> [EXTRACTED DATA]
■ ■ ■ ■

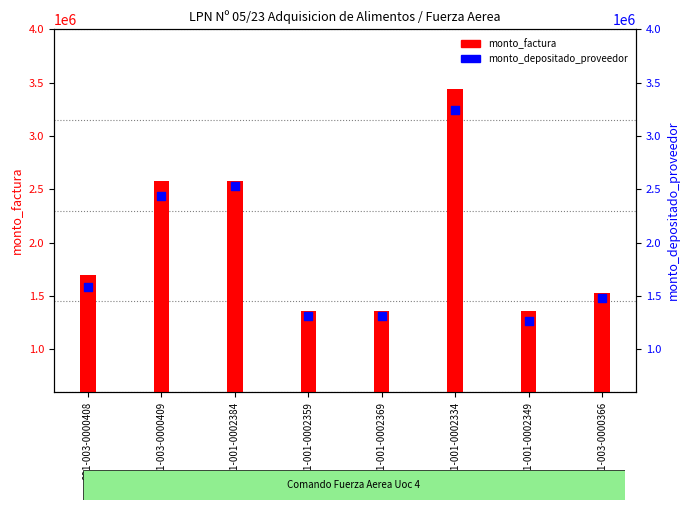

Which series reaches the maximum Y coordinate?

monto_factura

■ ■ ■ ■

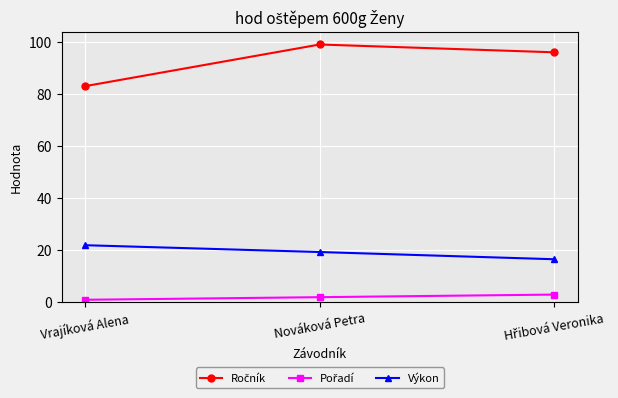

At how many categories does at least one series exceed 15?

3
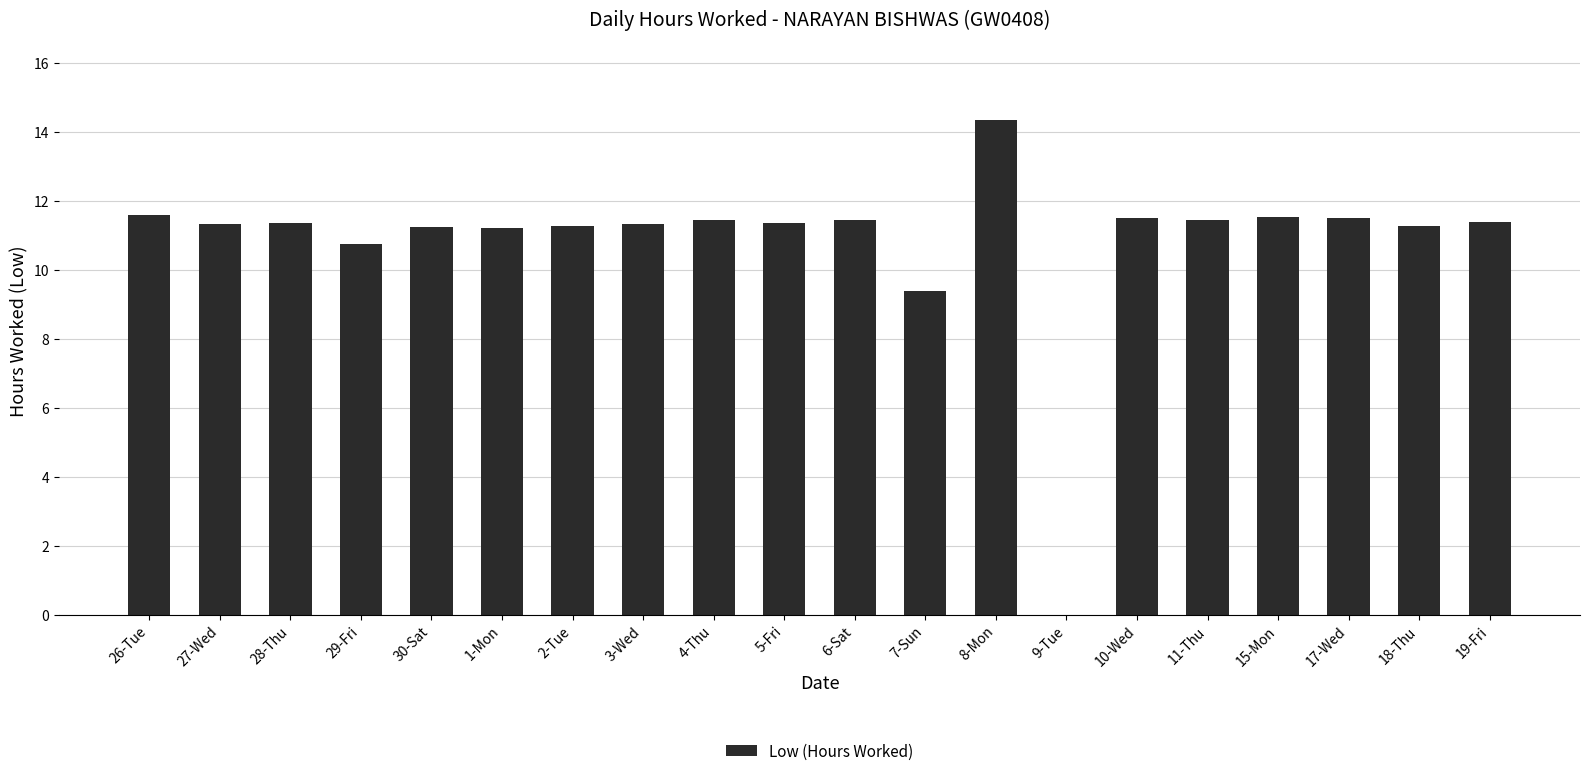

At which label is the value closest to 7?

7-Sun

■ ■ ■ ■

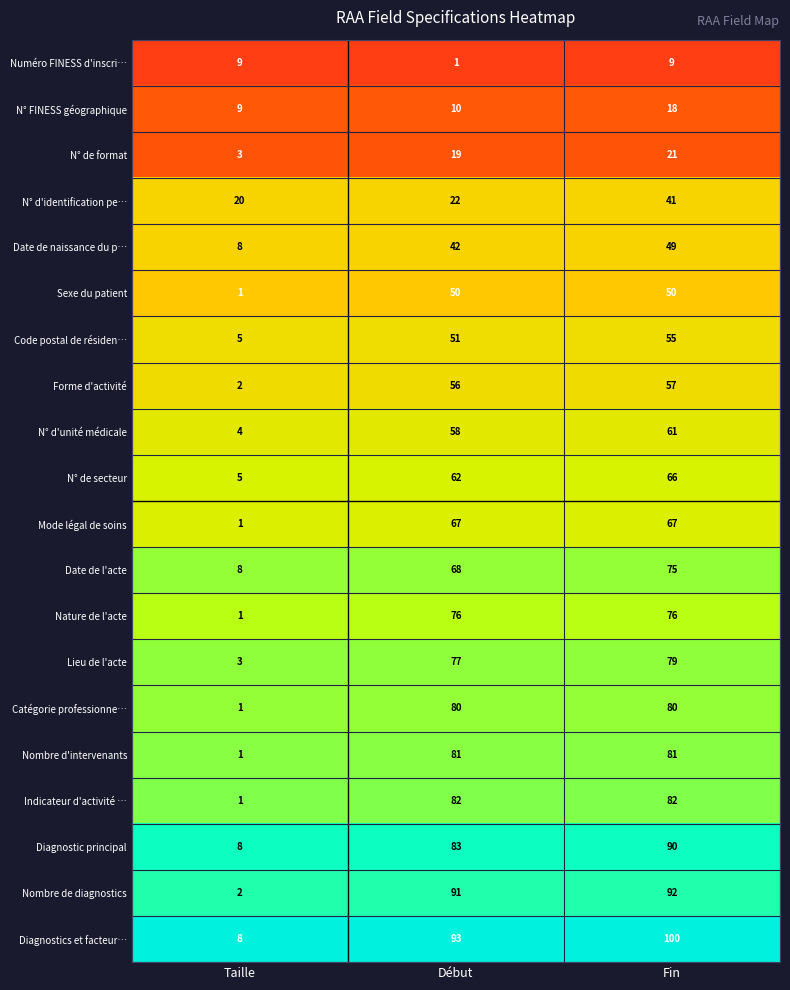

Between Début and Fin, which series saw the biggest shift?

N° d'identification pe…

■ ■ ■ ■

> [ABOUT THIS TASK] Please retype the stretch of the records from the line containing "At how many" through the line containing "At which label is the value closest to 7?", both included, and leave the pictures out of your answer.

> [OUTPUT FOR THIS TASK]
At how many categories does at least one series exceed 15?

3

At which label is the value closest to 7?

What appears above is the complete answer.